On Sept 20, 2016, Judge Josephine H. Mooney accepted the RG’s proposed judgment for dismissal after the case was already in front of a jury. Mooney dismissed it with prejudice based on “spoliation of evidence” before closing arguments and before the jury could render a verdict. She also ordered Markstrom to pay $5,531 in attorney’s fees to the RG.
This led to six more years of litigation. “A lot of people thought I lost that whole time,” Markstrom says. “They didn’t realize that it never got decided, or they thought the dismissal had something to do with the main facts of the case.”
The spoliation — the destruction of evidence — was the deletion of those sent emails prior to litigation. The pre-trial judge determined there had been spoliation, but left it up to the trial judge to determine what the penalty should be.
Mooney based her decision on “clear, purposeful and methodical” destruction of evidence that occurred while Markstrom should have known that litigation would have been “reasonably foreseeable,” and dismissal of the case would be just because no other action “would be more destructive to our judicial system.”
“Even if something was missing, it would have been redundant, because they had 27,000 pages of my innermost thoughts, text messages, emails and Facebook messages with all my friends,” Markstrom says. “They had my therapy notes.”

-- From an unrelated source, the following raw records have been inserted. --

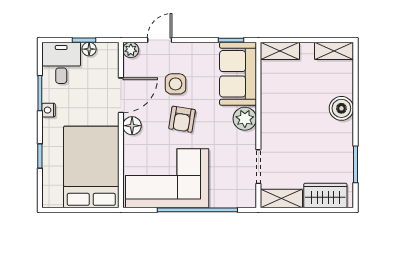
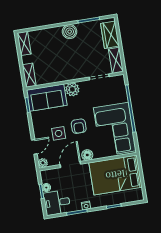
door: (160, 40) -> (34, 147), swing flipped
door: (121, 95) -> (70, 164), hinge flipped
boiler: (341, 108) -> (70, 32), moved
armchair: (182, 119) -> (79, 126), turned 81

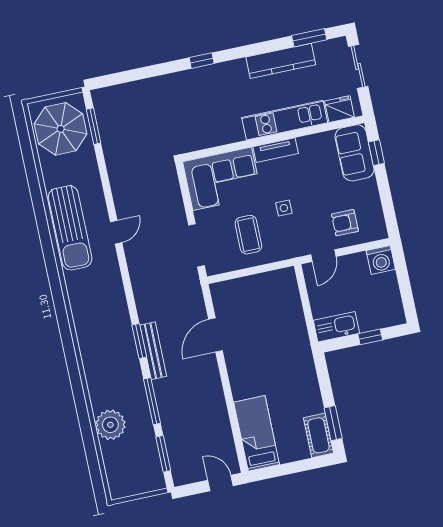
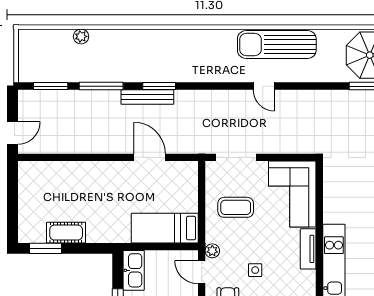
side table: (284, 208) -> (255, 270), moved
plant: (299, 249) -> (212, 251), added
plant: (110, 425) -> (81, 36), width x0.53, depth x0.53
bed: (257, 433) -> (165, 228), moved, turned 180
cot: (318, 435) -> (66, 233), moved

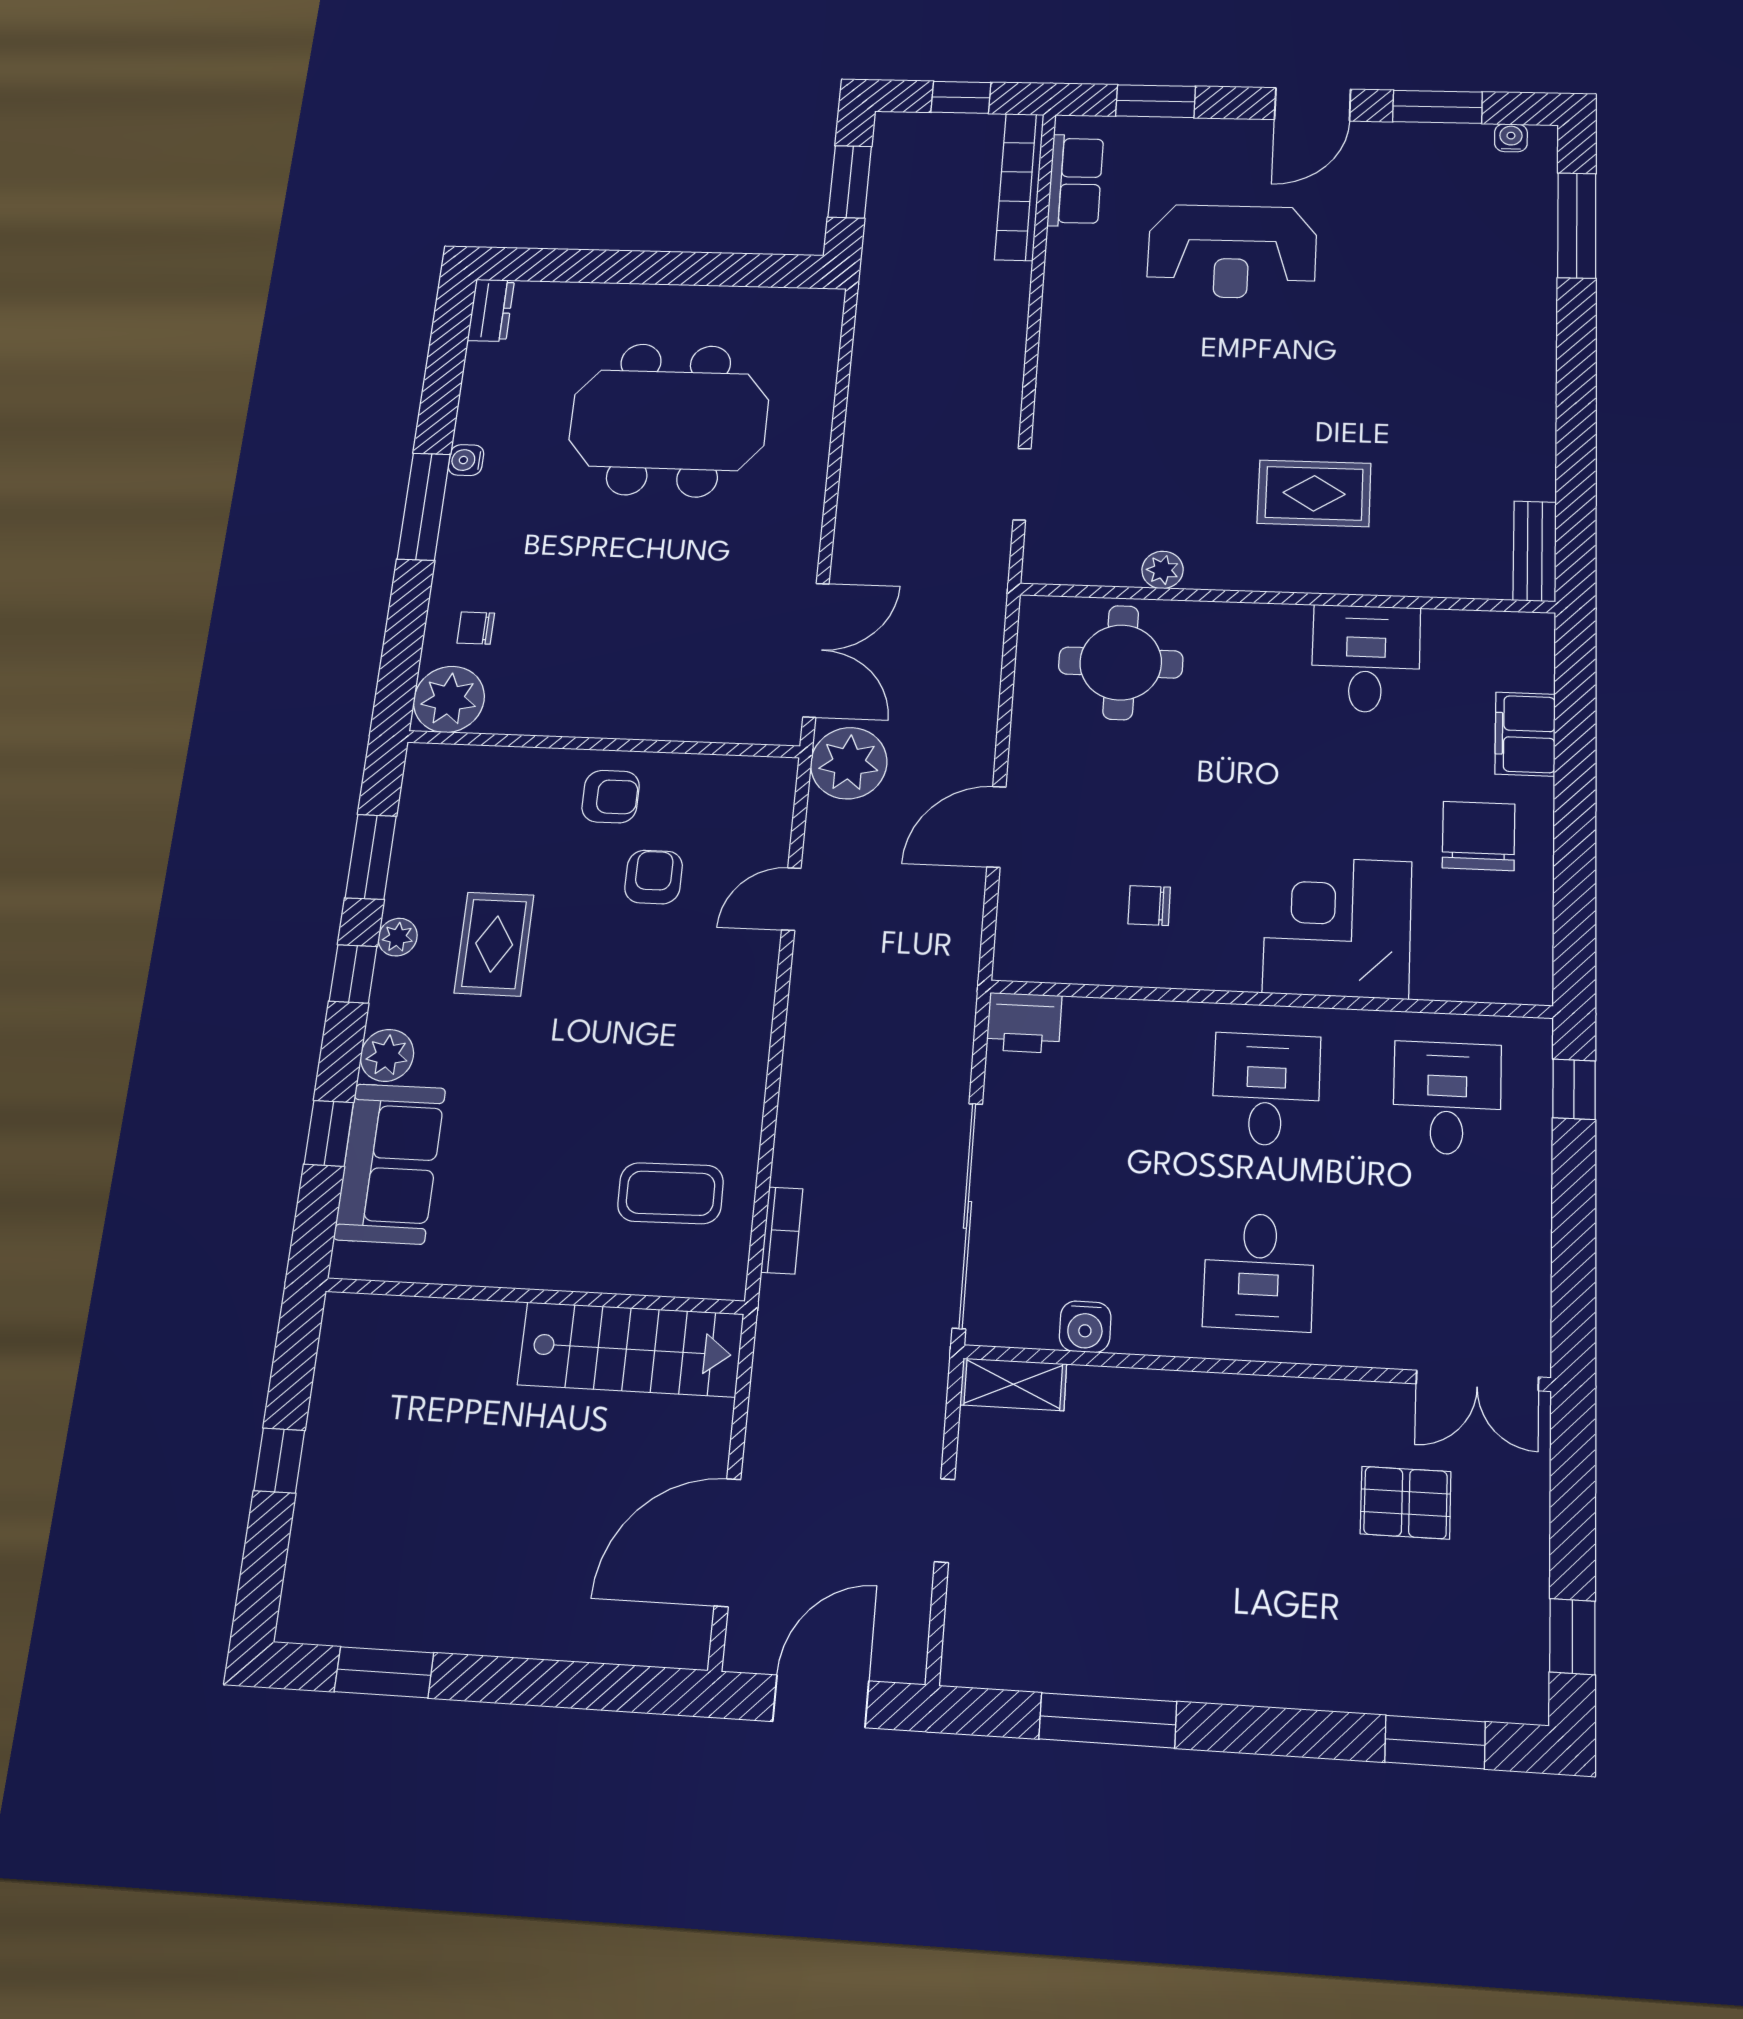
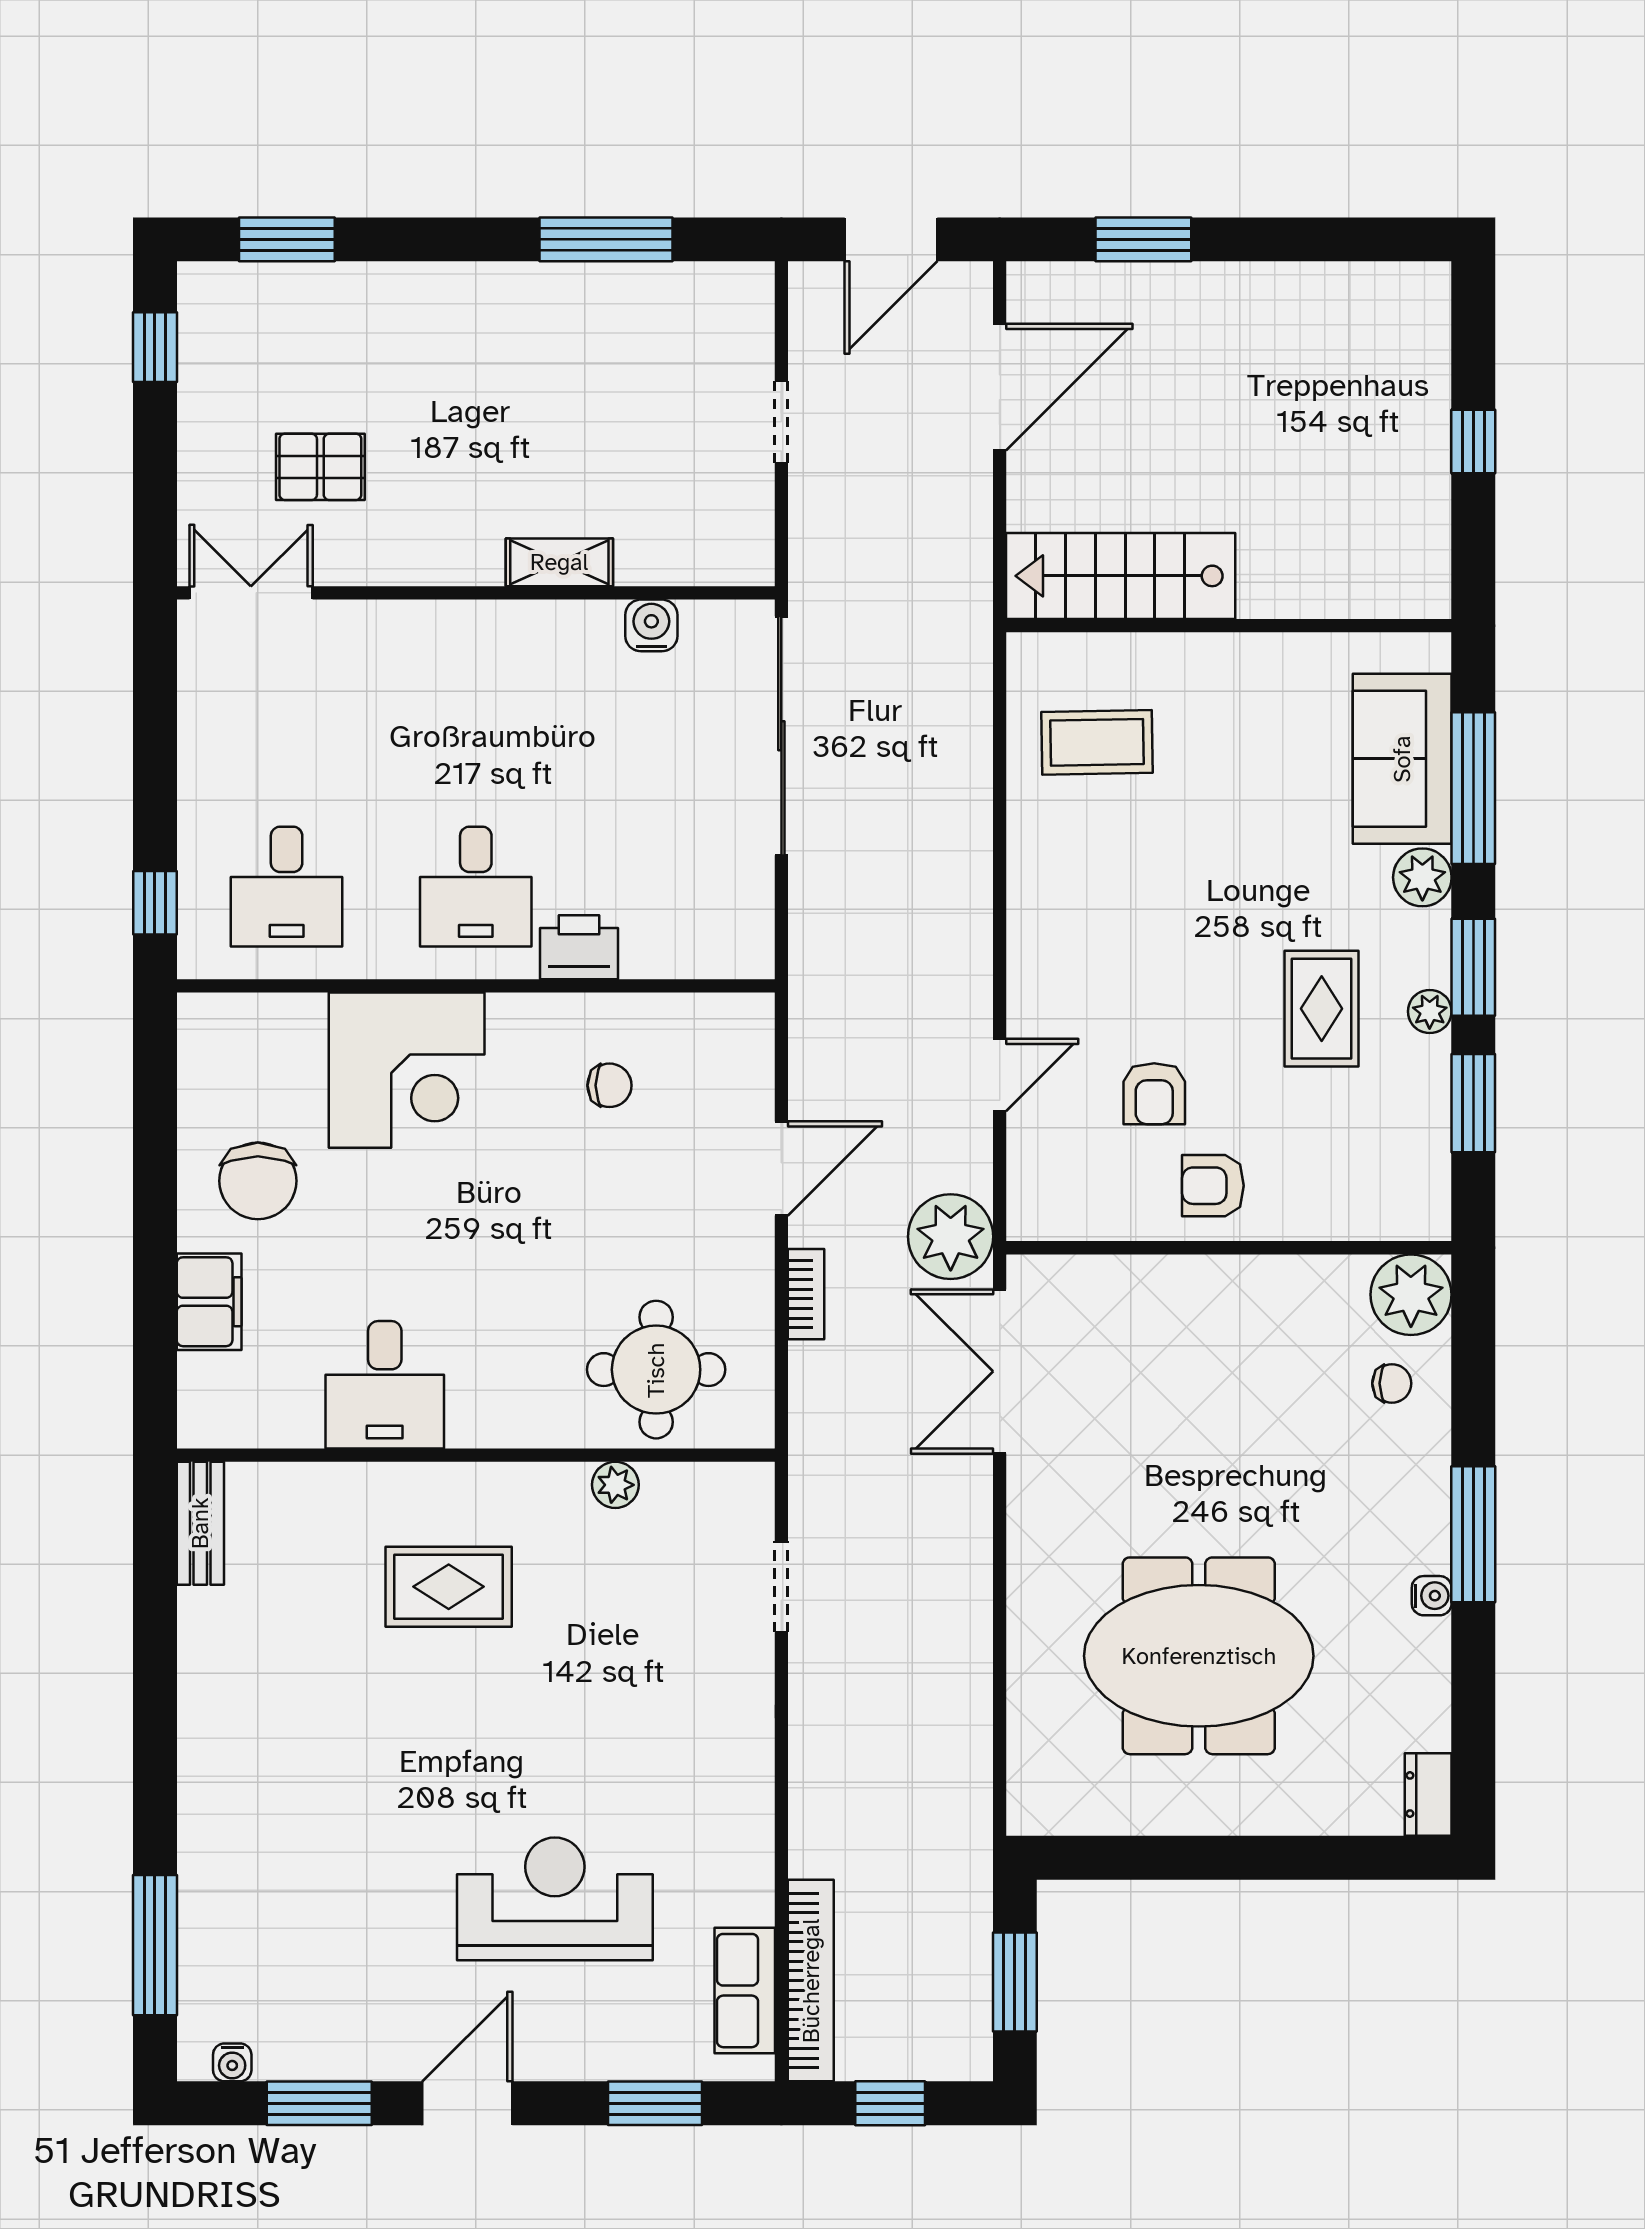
window: (353, 974) -> (1473, 967), width x1.50
printer: (1024, 1023) -> (579, 947), moved
window: (329, 1133) -> (1473, 788), width x2.17
bookcase: (782, 1230) -> (806, 1294), moved, turned 180
desk: (1259, 1272) -> (476, 692), removed
shelving: (1013, 1384) -> (559, 562), moved
window: (384, 1672) -> (1143, 239), moved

Markstrom and her attorneys won appeals of that ruling in July 2019 and again in June 2022. She says she feels positive that she helped overturn a ruling that she believed is a bad precedent. The appeals court ruled against Mooney, saying that the judge doesn’t have the authority to dismiss a whole case based on spoliation that occurred before litigation.
The Court of Appeals wrote that Mooney’s dismissal had failed to “properly support its exercise of discretion.” According to the ruling, the trial court needed to consider how the deletion of the emails would affect the case and neglected to do so.
Markstrom says all she really wanted was to hear her claims validated. “I checked out of this so hard. This is not what I did this for,” she says. “It’s frustrating, because it’s not what it’s about, right? It’s just this circus sideshow.”
The case was scheduled for July 25, and Markstrom would finally have her day in court, but she felt so exhausted from the process that she wanted it to be over.
She decided to accept an out-of-court offer from the Baker family, which as part of the agreement is for an undisclosed amount “It was a really hard decision for me because I really wanted that jury verdict,” she says.
This story has been updated to reflect the Bjornstad did respond to the reporter’s request for comment via an emailed statement.